Desde ese momento, en Rimal, como en los dos tercios del planeta, el tiempo se ha estancado. Los aviones ya no aterrizan ni despegan, a no ser, de cuando en cuando, algunos vetustos bombarderos; las carreteras, perspectivas infinitas que el general Abdano había trazado costosamente como para conjurar al desierto, se han borrado en pocos meses, ahogadas en las arenas vengadoras; las minas se han convertido de nuevo en cavernas, las máquinas se desintegran pacientemente a causa de la herrumbre y el olvido; en los barrios modernos, los edificios se yerguen aún, pero ennegrecidos, dañados, la mayoría de ellos reventados, cínicos monumentos a la civilización de un día. Un milenio pasado, dicen las piedras, uno más.
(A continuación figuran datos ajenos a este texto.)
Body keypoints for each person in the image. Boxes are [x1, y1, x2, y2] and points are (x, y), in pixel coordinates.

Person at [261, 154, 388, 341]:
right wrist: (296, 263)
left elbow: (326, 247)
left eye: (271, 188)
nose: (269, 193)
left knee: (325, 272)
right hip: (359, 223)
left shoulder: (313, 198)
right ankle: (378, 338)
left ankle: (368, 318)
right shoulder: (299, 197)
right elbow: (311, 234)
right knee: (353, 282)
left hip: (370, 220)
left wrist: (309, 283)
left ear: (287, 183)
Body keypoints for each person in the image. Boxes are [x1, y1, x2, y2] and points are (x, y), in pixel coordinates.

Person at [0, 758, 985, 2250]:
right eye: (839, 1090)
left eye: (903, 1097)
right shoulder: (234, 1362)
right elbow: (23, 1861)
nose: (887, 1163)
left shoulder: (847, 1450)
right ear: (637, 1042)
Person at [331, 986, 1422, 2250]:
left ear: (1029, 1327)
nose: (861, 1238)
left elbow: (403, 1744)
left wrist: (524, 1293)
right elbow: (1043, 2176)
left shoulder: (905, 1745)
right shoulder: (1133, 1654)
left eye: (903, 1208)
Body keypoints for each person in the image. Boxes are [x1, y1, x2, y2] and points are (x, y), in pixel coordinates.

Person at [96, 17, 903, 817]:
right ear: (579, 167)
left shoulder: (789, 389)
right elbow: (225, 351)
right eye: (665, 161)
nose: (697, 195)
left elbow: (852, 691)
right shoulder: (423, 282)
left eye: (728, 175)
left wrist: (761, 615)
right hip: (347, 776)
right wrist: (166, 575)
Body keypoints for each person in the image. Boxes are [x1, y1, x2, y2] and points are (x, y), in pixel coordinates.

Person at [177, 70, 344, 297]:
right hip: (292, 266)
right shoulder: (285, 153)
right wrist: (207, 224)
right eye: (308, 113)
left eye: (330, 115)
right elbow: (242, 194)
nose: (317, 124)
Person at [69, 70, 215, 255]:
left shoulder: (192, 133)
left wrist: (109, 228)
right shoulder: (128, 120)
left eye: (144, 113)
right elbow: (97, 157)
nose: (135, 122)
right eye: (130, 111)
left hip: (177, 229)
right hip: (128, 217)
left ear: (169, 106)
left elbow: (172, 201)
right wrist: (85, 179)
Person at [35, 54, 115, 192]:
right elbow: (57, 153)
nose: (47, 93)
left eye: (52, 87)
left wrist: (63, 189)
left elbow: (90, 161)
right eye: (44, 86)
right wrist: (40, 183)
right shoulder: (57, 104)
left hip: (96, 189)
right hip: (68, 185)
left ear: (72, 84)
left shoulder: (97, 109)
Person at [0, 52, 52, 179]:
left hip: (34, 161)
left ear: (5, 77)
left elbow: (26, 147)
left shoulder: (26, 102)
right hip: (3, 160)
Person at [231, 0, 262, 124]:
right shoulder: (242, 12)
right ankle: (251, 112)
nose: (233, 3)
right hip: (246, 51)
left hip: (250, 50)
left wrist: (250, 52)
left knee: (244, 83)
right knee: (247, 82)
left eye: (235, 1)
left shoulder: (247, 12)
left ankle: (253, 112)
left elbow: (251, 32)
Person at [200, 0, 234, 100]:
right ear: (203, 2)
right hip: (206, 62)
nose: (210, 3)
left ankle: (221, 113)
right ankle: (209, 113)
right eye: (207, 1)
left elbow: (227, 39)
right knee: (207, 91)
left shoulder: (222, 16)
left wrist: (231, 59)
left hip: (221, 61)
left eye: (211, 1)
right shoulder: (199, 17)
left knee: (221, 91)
De Rimal, de Naiputo, de todo el Cercano o Lejano Oriente, y de África, y también de los tugurios del Nuevo Mundo, los hombres siguen huyendo, siempre que pueden, por barco o a lomos de mula. Son los últimos portadores de antiguas luces, escapan como las palabras de un moribundo. Para llegar al Norte, el norte del Mediterráneo, el norte de Río Grande, no necesitan brújula, sus antepasados les precedieron, el camino está inscrito en sus genes, su dureza es llevadera y sus rigores están salvados de antemano. En los países de acogida, muchos se consideran invadidos; pero ¿qué hacer?, no se tira de nuevo a un náufrago al mar.
Recuerdo haber leído antaño, de una pluma de las mejor intencionadas, una curiosa metáfora. Nuestro planeta, decía el autor, se parece a un cohete formado por dos cápsulas. Una se desencaja, cae hacía el suelo y en su caída se desintegra; la otra se separa y se lanza hacia el espacio, intacta y sin lastre. Incluso en el momento en que este texto fue publicado, habría sido fácil ironizar, imaginando, por ejemplo, lo que pasaría si el planeta de abajo se desintegrara, pero se quedara enganchado al de arriba por algún perno que no se hubiera soltado totalmente… Pero aquellas eran las ilusiones de mis contemporáneos, ingenuas, vergonzosas, mezquinas y, sin embargo, legítimas, como lo son todos los reflejos de supervivencia.